### Supplied data
········
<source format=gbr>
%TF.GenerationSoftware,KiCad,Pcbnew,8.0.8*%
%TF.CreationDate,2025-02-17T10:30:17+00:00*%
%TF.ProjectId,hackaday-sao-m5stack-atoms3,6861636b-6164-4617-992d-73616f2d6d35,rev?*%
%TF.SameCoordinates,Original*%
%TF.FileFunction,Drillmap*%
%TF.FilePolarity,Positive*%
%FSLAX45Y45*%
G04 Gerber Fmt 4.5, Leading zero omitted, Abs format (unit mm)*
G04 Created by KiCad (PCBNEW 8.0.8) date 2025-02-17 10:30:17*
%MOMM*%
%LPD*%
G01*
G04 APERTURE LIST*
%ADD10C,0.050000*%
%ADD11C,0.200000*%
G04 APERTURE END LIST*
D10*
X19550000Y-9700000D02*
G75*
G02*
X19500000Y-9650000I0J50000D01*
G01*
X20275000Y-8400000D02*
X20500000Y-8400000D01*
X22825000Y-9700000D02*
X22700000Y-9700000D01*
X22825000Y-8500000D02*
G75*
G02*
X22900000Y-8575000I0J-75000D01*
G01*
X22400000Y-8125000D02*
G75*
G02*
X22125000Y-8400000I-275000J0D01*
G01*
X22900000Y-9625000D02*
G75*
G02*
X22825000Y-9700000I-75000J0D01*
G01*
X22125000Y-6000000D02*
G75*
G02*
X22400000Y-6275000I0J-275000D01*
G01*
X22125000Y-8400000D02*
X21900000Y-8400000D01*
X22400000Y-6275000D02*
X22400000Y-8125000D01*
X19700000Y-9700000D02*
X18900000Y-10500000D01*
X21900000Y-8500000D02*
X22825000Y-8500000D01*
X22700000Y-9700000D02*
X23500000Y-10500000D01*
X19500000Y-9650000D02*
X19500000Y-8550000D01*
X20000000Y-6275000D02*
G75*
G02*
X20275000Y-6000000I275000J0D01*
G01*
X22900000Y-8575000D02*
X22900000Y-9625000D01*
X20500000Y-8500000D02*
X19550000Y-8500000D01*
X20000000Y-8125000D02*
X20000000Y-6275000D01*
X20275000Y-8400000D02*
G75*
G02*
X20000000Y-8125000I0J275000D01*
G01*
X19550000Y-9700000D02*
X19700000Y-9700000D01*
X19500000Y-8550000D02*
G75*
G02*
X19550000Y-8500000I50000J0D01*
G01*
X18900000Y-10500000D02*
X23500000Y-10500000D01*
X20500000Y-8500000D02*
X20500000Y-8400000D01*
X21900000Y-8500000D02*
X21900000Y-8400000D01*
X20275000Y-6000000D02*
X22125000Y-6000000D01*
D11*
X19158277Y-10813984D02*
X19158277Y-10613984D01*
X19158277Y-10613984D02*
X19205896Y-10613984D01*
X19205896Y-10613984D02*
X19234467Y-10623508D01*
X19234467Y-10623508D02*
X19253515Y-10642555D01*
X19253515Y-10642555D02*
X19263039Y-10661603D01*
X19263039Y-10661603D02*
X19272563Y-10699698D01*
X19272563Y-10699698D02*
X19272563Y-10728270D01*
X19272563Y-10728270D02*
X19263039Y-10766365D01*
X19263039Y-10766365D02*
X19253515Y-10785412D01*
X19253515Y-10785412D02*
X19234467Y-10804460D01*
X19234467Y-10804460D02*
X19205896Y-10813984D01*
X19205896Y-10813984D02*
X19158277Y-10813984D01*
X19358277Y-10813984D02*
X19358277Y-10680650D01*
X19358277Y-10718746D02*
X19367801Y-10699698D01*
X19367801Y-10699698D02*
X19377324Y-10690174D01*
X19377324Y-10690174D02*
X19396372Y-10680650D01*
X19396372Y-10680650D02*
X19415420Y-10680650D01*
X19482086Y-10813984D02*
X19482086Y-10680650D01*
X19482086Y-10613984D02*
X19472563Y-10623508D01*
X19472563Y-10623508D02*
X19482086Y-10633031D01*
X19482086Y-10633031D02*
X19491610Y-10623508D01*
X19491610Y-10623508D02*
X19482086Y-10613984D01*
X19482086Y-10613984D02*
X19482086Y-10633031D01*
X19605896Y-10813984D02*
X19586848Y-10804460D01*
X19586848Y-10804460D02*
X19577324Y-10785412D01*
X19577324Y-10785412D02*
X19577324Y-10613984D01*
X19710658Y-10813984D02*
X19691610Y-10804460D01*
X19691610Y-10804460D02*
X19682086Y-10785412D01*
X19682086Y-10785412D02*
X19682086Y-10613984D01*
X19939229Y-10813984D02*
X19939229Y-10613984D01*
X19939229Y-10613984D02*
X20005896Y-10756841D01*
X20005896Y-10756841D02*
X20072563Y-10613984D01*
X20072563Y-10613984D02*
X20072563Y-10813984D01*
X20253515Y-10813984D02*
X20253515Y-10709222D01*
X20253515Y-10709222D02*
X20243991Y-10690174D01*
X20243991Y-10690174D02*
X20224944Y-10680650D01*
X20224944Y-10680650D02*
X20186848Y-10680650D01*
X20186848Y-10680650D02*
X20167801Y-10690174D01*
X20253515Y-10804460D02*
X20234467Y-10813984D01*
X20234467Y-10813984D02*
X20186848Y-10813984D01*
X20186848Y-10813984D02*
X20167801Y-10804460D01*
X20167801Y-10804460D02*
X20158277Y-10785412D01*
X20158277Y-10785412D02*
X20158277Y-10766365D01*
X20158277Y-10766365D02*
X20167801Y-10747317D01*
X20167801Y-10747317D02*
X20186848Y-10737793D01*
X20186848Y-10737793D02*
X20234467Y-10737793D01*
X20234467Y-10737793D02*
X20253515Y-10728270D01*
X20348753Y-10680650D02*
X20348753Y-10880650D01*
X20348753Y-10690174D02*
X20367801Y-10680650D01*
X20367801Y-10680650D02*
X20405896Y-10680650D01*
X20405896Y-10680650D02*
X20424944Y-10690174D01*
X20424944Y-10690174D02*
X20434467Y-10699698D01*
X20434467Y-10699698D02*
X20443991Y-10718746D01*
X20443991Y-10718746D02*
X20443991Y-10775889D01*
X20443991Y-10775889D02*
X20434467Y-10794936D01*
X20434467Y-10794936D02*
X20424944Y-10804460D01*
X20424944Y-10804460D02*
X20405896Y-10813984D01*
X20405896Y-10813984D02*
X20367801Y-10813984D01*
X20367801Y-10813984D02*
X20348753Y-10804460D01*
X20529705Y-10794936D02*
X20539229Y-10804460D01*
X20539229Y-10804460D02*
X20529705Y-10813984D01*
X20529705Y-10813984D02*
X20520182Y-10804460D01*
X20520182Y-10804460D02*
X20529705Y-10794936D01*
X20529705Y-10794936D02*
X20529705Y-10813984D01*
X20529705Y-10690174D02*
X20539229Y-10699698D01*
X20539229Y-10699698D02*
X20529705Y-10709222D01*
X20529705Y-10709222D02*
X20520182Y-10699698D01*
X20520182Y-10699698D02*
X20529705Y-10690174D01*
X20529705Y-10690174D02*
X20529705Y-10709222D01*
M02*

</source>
········
### Task requirements
In the listing above, find the line with "X19263039Y-10661603D01*" and the line with "X20348753Y-10880650D01*". Output those two lines and every line between them, exactly as written.

### Solution to the exercise
X19263039Y-10661603D01*
X19263039Y-10661603D02*
X19272563Y-10699698D01*
X19272563Y-10699698D02*
X19272563Y-10728270D01*
X19272563Y-10728270D02*
X19263039Y-10766365D01*
X19263039Y-10766365D02*
X19253515Y-10785412D01*
X19253515Y-10785412D02*
X19234467Y-10804460D01*
X19234467Y-10804460D02*
X19205896Y-10813984D01*
X19205896Y-10813984D02*
X19158277Y-10813984D01*
X19358277Y-10813984D02*
X19358277Y-10680650D01*
X19358277Y-10718746D02*
X19367801Y-10699698D01*
X19367801Y-10699698D02*
X19377324Y-10690174D01*
X19377324Y-10690174D02*
X19396372Y-10680650D01*
X19396372Y-10680650D02*
X19415420Y-10680650D01*
X19482086Y-10813984D02*
X19482086Y-10680650D01*
X19482086Y-10613984D02*
X19472563Y-10623508D01*
X19472563Y-10623508D02*
X19482086Y-10633031D01*
X19482086Y-10633031D02*
X19491610Y-10623508D01*
X19491610Y-10623508D02*
X19482086Y-10613984D01*
X19482086Y-10613984D02*
X19482086Y-10633031D01*
X19605896Y-10813984D02*
X19586848Y-10804460D01*
X19586848Y-10804460D02*
X19577324Y-10785412D01*
X19577324Y-10785412D02*
X19577324Y-10613984D01*
X19710658Y-10813984D02*
X19691610Y-10804460D01*
X19691610Y-10804460D02*
X19682086Y-10785412D01*
X19682086Y-10785412D02*
X19682086Y-10613984D01*
X19939229Y-10813984D02*
X19939229Y-10613984D01*
X19939229Y-10613984D02*
X20005896Y-10756841D01*
X20005896Y-10756841D02*
X20072563Y-10613984D01*
X20072563Y-10613984D02*
X20072563Y-10813984D01*
X20253515Y-10813984D02*
X20253515Y-10709222D01*
X20253515Y-10709222D02*
X20243991Y-10690174D01*
X20243991Y-10690174D02*
X20224944Y-10680650D01*
X20224944Y-10680650D02*
X20186848Y-10680650D01*
X20186848Y-10680650D02*
X20167801Y-10690174D01*
X20253515Y-10804460D02*
X20234467Y-10813984D01*
X20234467Y-10813984D02*
X20186848Y-10813984D01*
X20186848Y-10813984D02*
X20167801Y-10804460D01*
X20167801Y-10804460D02*
X20158277Y-10785412D01*
X20158277Y-10785412D02*
X20158277Y-10766365D01*
X20158277Y-10766365D02*
X20167801Y-10747317D01*
X20167801Y-10747317D02*
X20186848Y-10737793D01*
X20186848Y-10737793D02*
X20234467Y-10737793D01*
X20234467Y-10737793D02*
X20253515Y-10728270D01*
X20348753Y-10680650D02*
X20348753Y-10880650D01*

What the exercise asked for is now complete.